→ **Directions**
Please print only the top portion of the entries below, ending with the line that contains "Simulating the HDFG", exactly as written.

◇ ◇ ◇ ◇ ◇ ◇ ◇

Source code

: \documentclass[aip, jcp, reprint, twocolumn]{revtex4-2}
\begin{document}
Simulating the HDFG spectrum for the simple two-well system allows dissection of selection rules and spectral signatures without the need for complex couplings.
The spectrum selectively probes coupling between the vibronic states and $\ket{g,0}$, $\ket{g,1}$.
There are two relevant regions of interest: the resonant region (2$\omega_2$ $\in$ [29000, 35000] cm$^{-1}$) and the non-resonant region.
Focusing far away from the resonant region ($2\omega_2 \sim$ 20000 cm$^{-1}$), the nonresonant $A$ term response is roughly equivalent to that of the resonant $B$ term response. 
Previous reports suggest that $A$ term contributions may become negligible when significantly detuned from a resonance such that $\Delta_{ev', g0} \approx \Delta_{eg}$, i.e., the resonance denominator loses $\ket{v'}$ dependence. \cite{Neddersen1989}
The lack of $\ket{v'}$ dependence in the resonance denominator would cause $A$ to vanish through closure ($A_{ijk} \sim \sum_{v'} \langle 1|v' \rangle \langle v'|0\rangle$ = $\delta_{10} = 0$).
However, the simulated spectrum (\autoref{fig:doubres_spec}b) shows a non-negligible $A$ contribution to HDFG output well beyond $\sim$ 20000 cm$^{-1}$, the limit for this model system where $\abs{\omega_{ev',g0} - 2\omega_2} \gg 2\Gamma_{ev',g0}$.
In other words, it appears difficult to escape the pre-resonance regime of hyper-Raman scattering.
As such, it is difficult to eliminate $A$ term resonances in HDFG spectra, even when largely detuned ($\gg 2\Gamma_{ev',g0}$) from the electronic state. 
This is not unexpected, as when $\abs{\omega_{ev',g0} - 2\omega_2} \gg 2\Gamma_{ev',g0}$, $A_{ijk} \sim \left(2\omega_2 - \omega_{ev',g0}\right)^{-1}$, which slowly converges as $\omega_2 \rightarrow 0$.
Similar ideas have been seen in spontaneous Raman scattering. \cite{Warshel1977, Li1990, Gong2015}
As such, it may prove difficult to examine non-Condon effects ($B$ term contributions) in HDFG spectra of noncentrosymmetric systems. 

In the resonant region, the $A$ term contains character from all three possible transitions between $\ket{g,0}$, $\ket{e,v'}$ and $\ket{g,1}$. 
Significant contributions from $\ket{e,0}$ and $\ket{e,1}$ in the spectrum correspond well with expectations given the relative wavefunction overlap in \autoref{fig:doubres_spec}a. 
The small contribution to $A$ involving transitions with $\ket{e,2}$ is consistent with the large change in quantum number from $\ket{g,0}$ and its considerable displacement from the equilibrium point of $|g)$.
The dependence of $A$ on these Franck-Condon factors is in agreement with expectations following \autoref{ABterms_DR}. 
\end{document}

◇ ◇ ◇ ◇ ◇ ◇ ◇

→ **Task solution**
Source code

: \documentclass[aip, jcp, reprint, twocolumn]{revtex4-2}
\begin{document}
Simulating the HDFG spectrum for the simple two-well system allows dissection of selection rules and spectral signatures without the need for complex couplings.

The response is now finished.